====== Fragmento ======

¿Por qué son míticos los vinos míticos (I)?

Decanter ha finalizado la serie de reportajes dedicados a los diez vinos españoles que debes probar antes de morir. Un texto que selecciona las marcas españolas que considera icónicas y que se abre con una reflexión. “Es imposible -dice su autora, Inés Salpico- declarar o proclamar la existencia de un icono. Y, sin embargo, una vez alcanzada esa posición, es indiscutible”. Para desentrañar las claves de cómo nueve tintos y un blanco se han convertido en  “Spanish icons” extractamos algunas frases de los responsables de las bodegas y de las opiniones de la revista británica.

  • Vega Sicilia, Único, Ribera del Duero 2014 (97)

““Cuando uno llega a un lugar como Vega Sicilia, es importante ser muy respetuoso con la historia, la filosofía y el estilo del vino… Tenemos la suerte de trabajar en una firma donde no necesitamos seguir modas y podemos permanecer fieles a nuestro estilo. En las últimas dos décadas, hemos reducido el impacto de la madera -envejeciendo más en fudres y menos en barrica- en busca de una mejor definición de textura y una mayor complejidad”. (Gonzalo Iturriaga, director técnico de Tempos Vega Sicilia)

  • CVNE, Imperial Gran Reserva, Rioja 2017 (96)

====== Material proporcionado ======

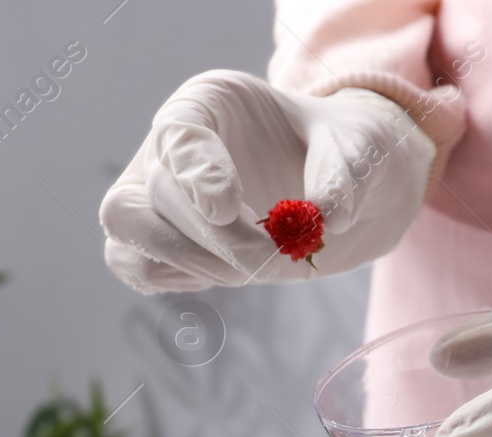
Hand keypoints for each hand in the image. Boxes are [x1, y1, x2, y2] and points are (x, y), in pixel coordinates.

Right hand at [99, 70, 433, 292]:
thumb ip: (346, 172)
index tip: (228, 209)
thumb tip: (329, 216)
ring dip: (193, 261)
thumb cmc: (343, 153)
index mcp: (210, 102)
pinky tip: (230, 272)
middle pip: (153, 192)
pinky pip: (137, 266)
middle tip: (272, 254)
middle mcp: (172, 145)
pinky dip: (178, 279)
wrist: (341, 190)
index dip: (196, 174)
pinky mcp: (160, 241)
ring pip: (129, 229)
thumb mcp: (362, 147)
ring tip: (258, 263)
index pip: (178, 134)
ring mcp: (157, 194)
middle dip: (213, 236)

======

* _Tarea propuesta_
Reproduce tal cual el pasaje del fragmento sobre los vinos míticos que arranca con las palabras que contienen "Decanter ha finalizado" y termina en "Duero 2014 (97)". Los registros son un material aparte, independiente del fragmento.

* _Solución de la tarea_
Decanter ha finalizado la serie de reportajes dedicados a los diez vinos españoles que debes probar antes de morir. Un texto que selecciona las marcas españolas que considera icónicas y que se abre con una reflexión. “Es imposible -dice su autora, Inés Salpico- declarar o proclamar la existencia de un icono. Y, sin embargo, una vez alcanzada esa posición, es indiscutible”. Para desentrañar las claves de cómo nueve tintos y un blanco se han convertido en  “Spanish icons” extractamos algunas frases de los responsables de las bodegas y de las opiniones de la revista británica.

  • Vega Sicilia, Único, Ribera del Duero 2014 (97)